*** Exercise input Section Begins ***
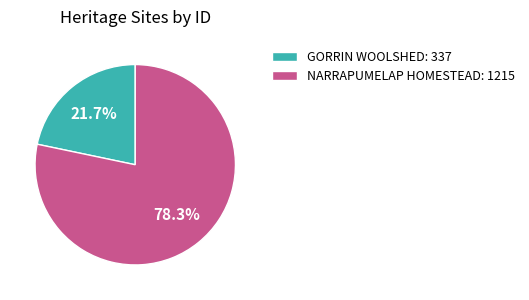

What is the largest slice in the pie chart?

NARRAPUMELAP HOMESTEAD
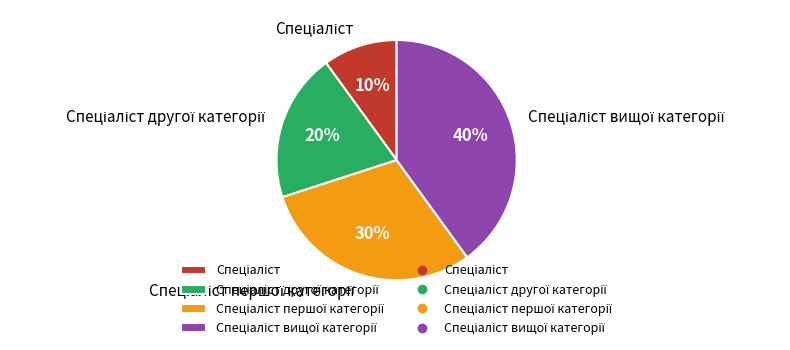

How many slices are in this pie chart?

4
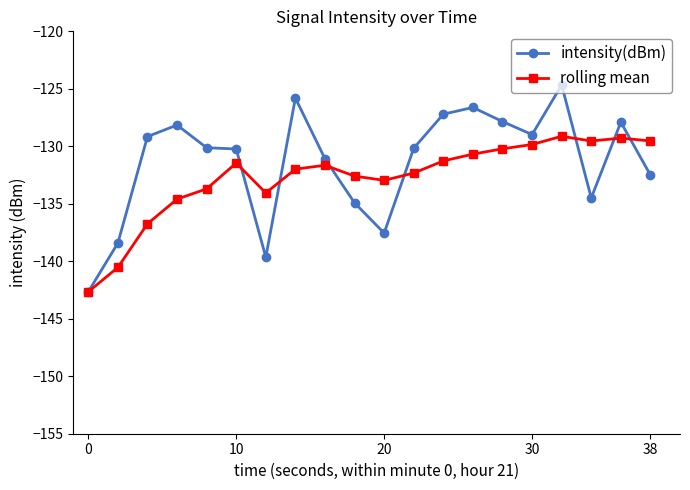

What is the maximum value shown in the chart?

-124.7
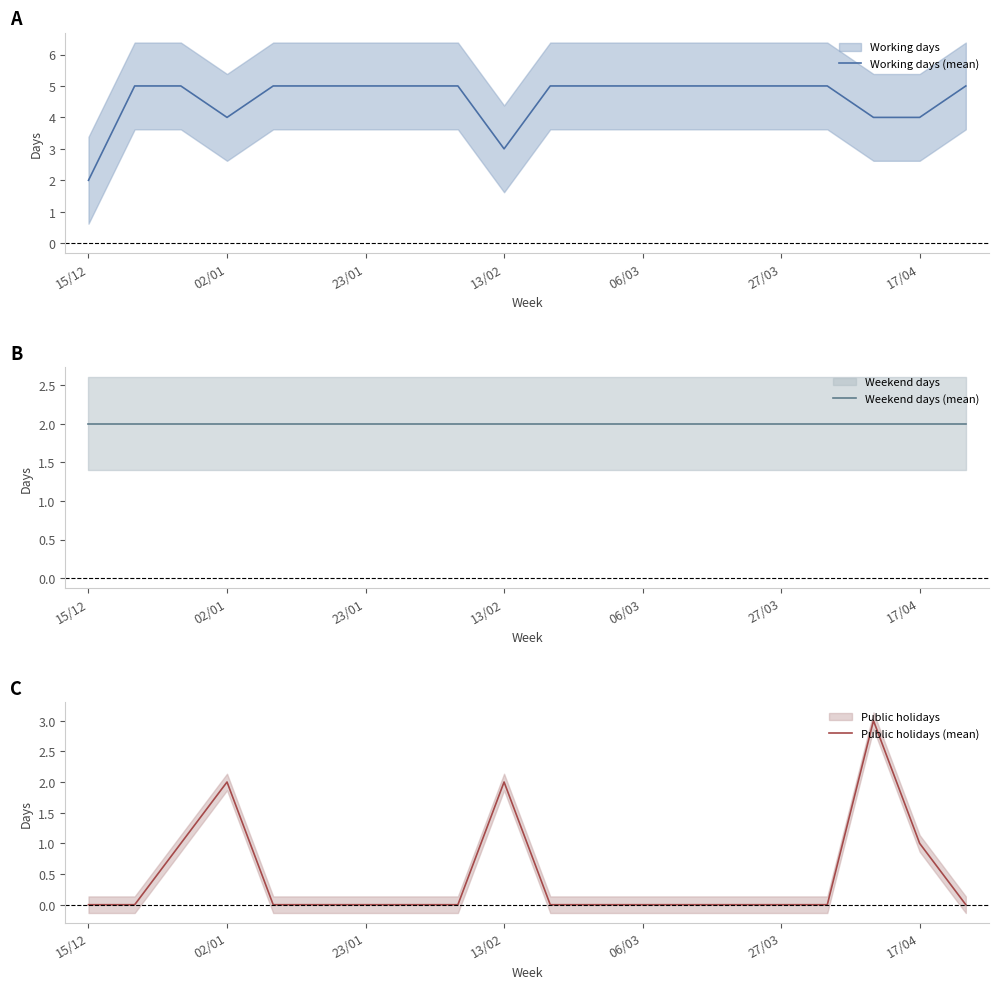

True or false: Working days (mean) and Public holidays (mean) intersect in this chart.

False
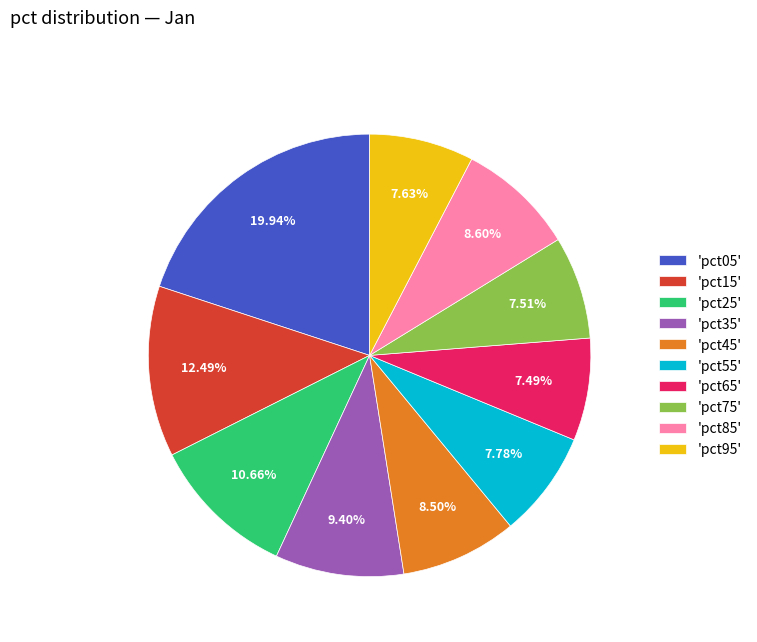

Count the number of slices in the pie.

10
*** Exercise input Section Ends ***
*** Exercise input Section Begins ***
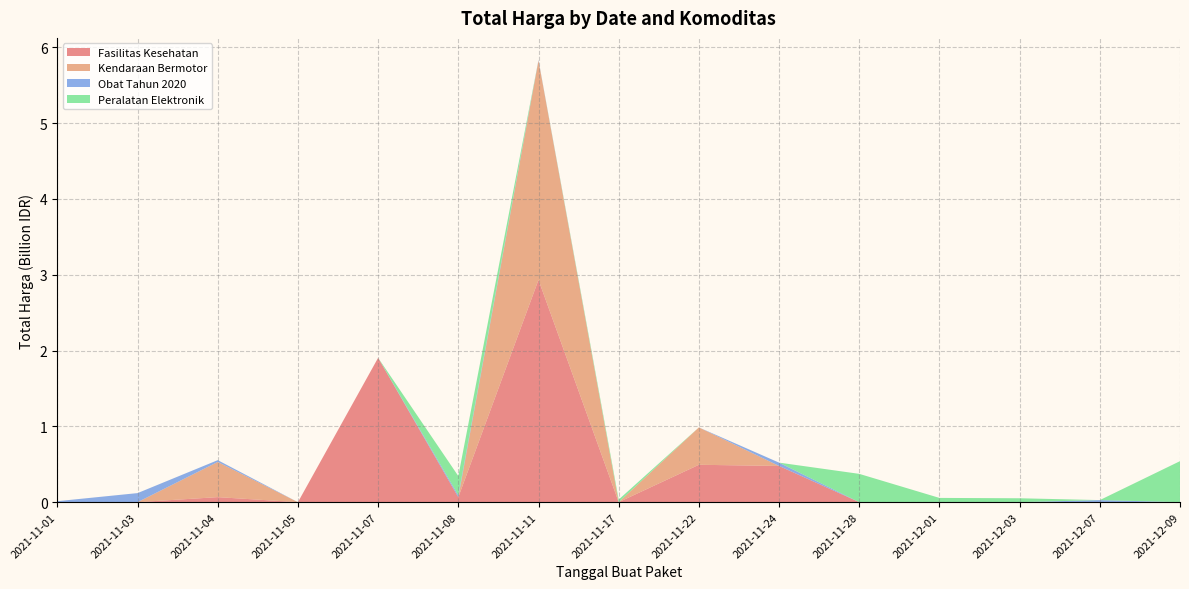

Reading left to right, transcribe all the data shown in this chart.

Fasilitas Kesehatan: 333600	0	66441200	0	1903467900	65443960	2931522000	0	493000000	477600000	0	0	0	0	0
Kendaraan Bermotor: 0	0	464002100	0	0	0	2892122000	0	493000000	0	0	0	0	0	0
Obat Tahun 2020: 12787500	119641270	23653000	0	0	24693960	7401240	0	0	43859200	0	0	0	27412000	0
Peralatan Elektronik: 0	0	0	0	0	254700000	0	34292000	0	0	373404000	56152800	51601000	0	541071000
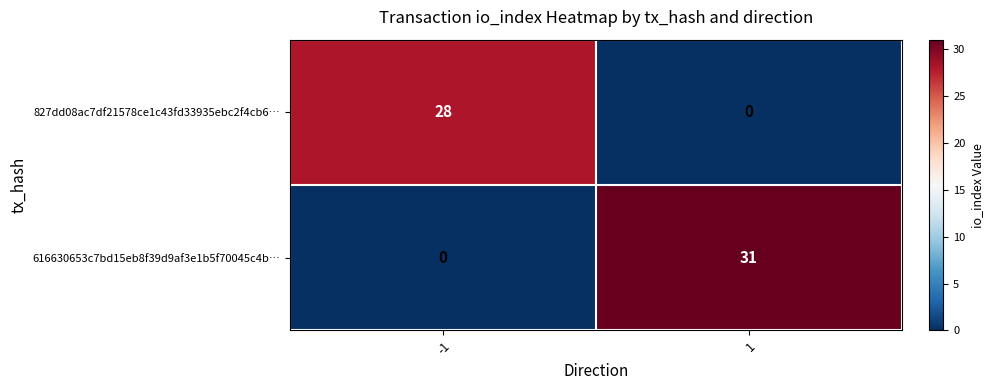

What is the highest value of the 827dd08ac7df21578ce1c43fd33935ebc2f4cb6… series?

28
*** Exercise input Section Ends ***
Return the listing above, from the line containing "What is the largest slice in the pie chart?" through the line containing "Count the number of slices in the pie.", keeping every line as it is. Leave the pictures out.

> Task output
What is the largest slice in the pie chart?

NARRAPUMELAP HOMESTEAD

How many slices are in this pie chart?

4

What is the maximum value shown in the chart?

-124.7

True or false: Working days (mean) and Public holidays (mean) intersect in this chart.

False

Count the number of slices in the pie.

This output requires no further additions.